*** Begin section ***
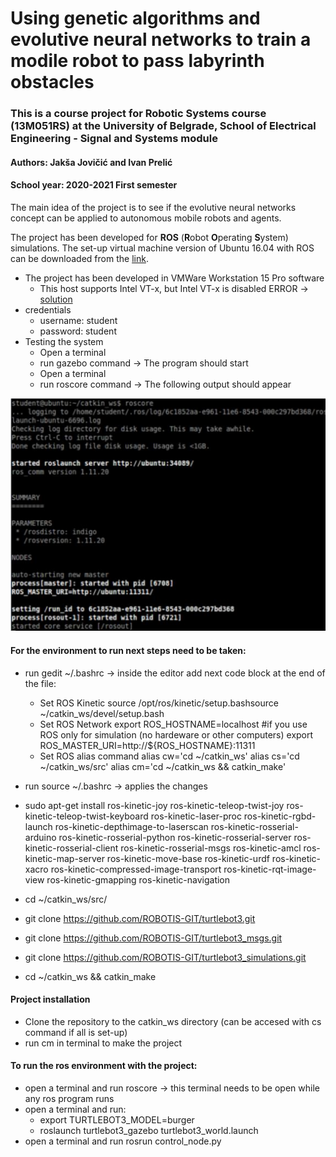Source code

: 
# Using genetic algorithms and evolutive neural networks to train a modile robot to pass labyrinth obstacles #

### This is a course project for Robotic Systems course (13M051RS) at the University of Belgrade, School of Electrical Engineering - Signal and Systems module ###

#### Authors: Jakša Jovičić and Ivan Prelić ####
#### School year: 2020-2021 First semester ####


The main idea of the project is to see if the evolutive neural networks concept can be applied to autonomous mobile robots and agents.

The project has been developed for **ROS** (**R**obot **O**perating **S**ystem) simulations. The set-up virtual machine version of Ubuntu 16.04 with ROS can be downloaded from the [link](https://mega.nz/file/N9YgRCCB#DNtGvdPdZBR1SGRbLVSa9arte2KkXurn-e0pbjTolwg). 
* The project has been developed in VMWare Workstation 15 Pro software
	* This host supports Intel VT-x, but Intel VT-x is disabled ERROR -> [solution](https://www.howtogeek.com/213795/how-to-enable-intel-vt-x-in-your-computers-bios-or-uefi-firmware/)
* credentials 
	* username: student
	* password: student
* Testing the system
	* Open a terminal
	* run gazebo command -> The program should start
	* Open a terminal
	* run roscore command -> The following output should appear

![output](test.PNG)

#### For the environment to run next steps need to be taken: ####
* run gedit ~/.bashrc -> inside the editor add next code block at the end of the file:
	* Set ROS Kinetic
	source /opt/ros/kinetic/setup.bashsource ~/catkin_ws/devel/setup.bash
	* Set ROS Network
	export ROS_HOSTNAME=localhost #if you use ROS only for simulation (no hardeware 
	or other computers)
	export ROS_MASTER_URI=http://${ROS_HOSTNAME}:11311
	* Set ROS alias command
	alias cw='cd ~/catkin_ws'
	alias cs='cd ~/catkin_ws/src'
	alias cm='cd ~/catkin_ws && catkin_make'
* run source ~/.bashrc -> applies the changes
* sudo apt-get install ros-kinetic-joy ros-kinetic-teleop-twist-joy ros-kinetic-teleop-twist-keyboard ros-kinetic-laser-proc ros-kinetic-rgbd-launch ros-kinetic-depthimage-to-laserscan ros-kinetic-rosserial-arduino ros-kinetic-rosserial-python ros-kinetic-rosserial-server ros-kinetic-rosserial-client ros-kinetic-rosserial-msgs ros-kinetic-amcl ros-kinetic-map-server ros-kinetic-move-base ros-kinetic-urdf ros-kinetic-xacro ros-kinetic-compressed-image-transport ros-kinetic-rqt-image-view ros-kinetic-gmapping ros-kinetic-navigation

* cd ~/catkin_ws/src/
* git clone https://github.com/ROBOTIS-GIT/turtlebot3.git
* git clone https://github.com/ROBOTIS-GIT/turtlebot3_msgs.git
* git clone https://github.com/ROBOTIS-GIT/turtlebot3_simulations.git
* cd ~/catkin_ws && catkin_make

#### Project installation ####
* Clone the repository to the catkin_ws directory (can be accesed with cs command if all is set-up)
* run cm in terminal to make the project

#### To run the ros environment with the project: ####

* open a terminal and run roscore -> this terminal needs to be open while any ros program runs
* open a terminal and run:
	* export TURTLEBOT3_MODEL=burger
	* roslaunch turtlebot3_gazebo turtlebot3_world.launch
* open a terminal and run rosrun <name-of-project> control_node.py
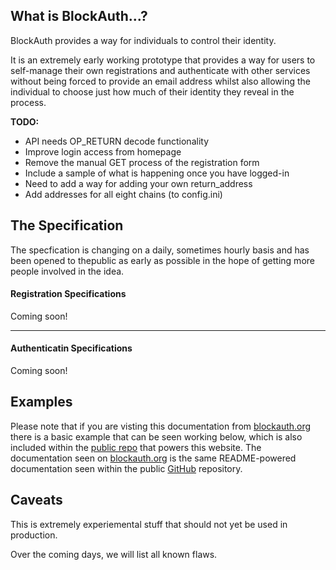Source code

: ## What is BlockAuth...?

BlockAuth provides a way for individuals to control their identity.

It is an extremely early working prototype that provides a way for users to self-manage their own registrations and authenticate with other services without being forced to provide an email address whilst also allowing the individual to choose just how much of their identity they reveal in the process.

__TODO:__

* API needs OP_RETURN decode functionality
* Improve login access from homepage
* Remove the manual GET process of the registration form
* Include a sample of what is happening once you have logged-in
* Need to add a way for adding your own return_address
* Add addresses for all eight chains (to config.ini)

## The Specification

The specfication is changing on a daily, sometimes hourly basis and has been opened to thepublic as early as possible in the hope of getting more people involved in the idea.

#### Registration Specifications

Coming soon!

-----

#### Authenticatin Specifications

Coming soon!

## Examples

Please note that if you are visting this documentation from [blockauth.org](http://blockauth.org) there is a basic example that can be seen working below, which is also included within the [public repo](https://github.com/Neuroware-IO/blockauth) that powers this website. The documentation seen on [blockauth.org](http:/blockauth.org) is the same README-powered documentation seen within the public [GitHub](https://github.com/Neuroware-IO/blockauth) repository.

## Caveats

This is extremely experiemental stuff that should not yet be used in production.

Over the coming days, we will list all known flaws.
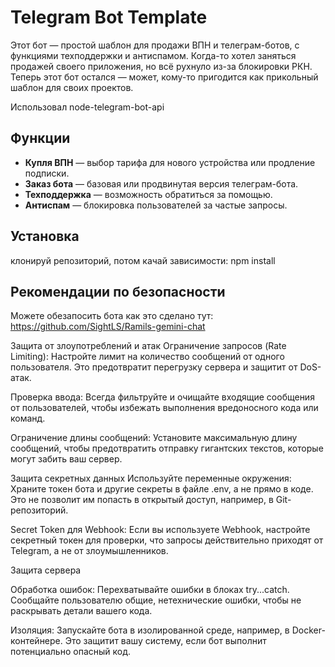 # Telegram Bot Template

Этот бот — простой шаблон для продажи ВПН и телеграм-ботов, с функциями техподдержки и антиспамом. Когда-то хотел заняться продажей своего приложения, но всё рухнуло из-за блокировки РКН. Теперь этот бот остался — может, кому-то пригодится как прикольный шаблон для своих проектов.

Использовал node-telegram-bot-api

## Функции

- **Купля ВПН** — выбор тарифа для нового устройства или продление подписки.
- **Заказ бота** — базовая или продвинутая версия телеграм-бота.
- **Техподдержка** — возможность обратиться за помощью.
- **Антиспам** — блокировка пользователей за частые запросы.

## Установка

клонируй репозиторий, потом качай зависимости:
npm install

## Рекомендации по безопасности

Можете обезапосить бота как это сделано тут: https://github.com/SightLS/Ramils-gemini-chat

Защита от злоупотреблений и атак
Ограничение запросов (Rate Limiting): Настройте лимит на количество сообщений от одного пользователя. Это предотвратит перегрузку сервера и защитит от DoS-атак.

Проверка ввода: Всегда фильтруйте и очищайте входящие сообщения от пользователей, чтобы избежать выполнения вредоносного кода или команд.

Ограничение длины сообщений: Установите максимальную длину сообщений, чтобы предотвратить отправку гигантских текстов, которые могут забить ваш сервер.

Защита секретных данных
Используйте переменные окружения: Храните токен бота и другие секреты в файле .env, а не прямо в коде. Это не позволит им попасть в открытый доступ, например, в Git-репозиторий.

Secret Token для Webhook: Если вы используете Webhook, настройте секретный токен для проверки, что запросы действительно приходят от Telegram, а не от злоумышленников.

Защита сервера

Обработка ошибок: Перехватывайте ошибки в блоках try...catch. Сообщайте пользователю общие, нетехнические ошибки, чтобы не раскрывать детали вашего кода.

Изоляция: Запускайте бота в изолированной среде, например, в Docker-контейнере. Это защитит вашу систему, если бот выполнит потенциально опасный код.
*** End section ***
- [Work instruction] Exact repeats of the lines from the first one in the data through the line containing "#### School year: 2020-2021" make up the answer. Pictures do not.

- [Written reply]
Source code

: 
# Using genetic algorithms and evolutive neural networks to train a modile robot to pass labyrinth obstacles #

### This is a course project for Robotic Systems course (13M051RS) at the University of Belgrade, School of Electrical Engineering - Signal and Systems module ###

#### Authors: Jakša Jovičić and Ivan Prelić ####
#### School year: 2020-2021 First semester ####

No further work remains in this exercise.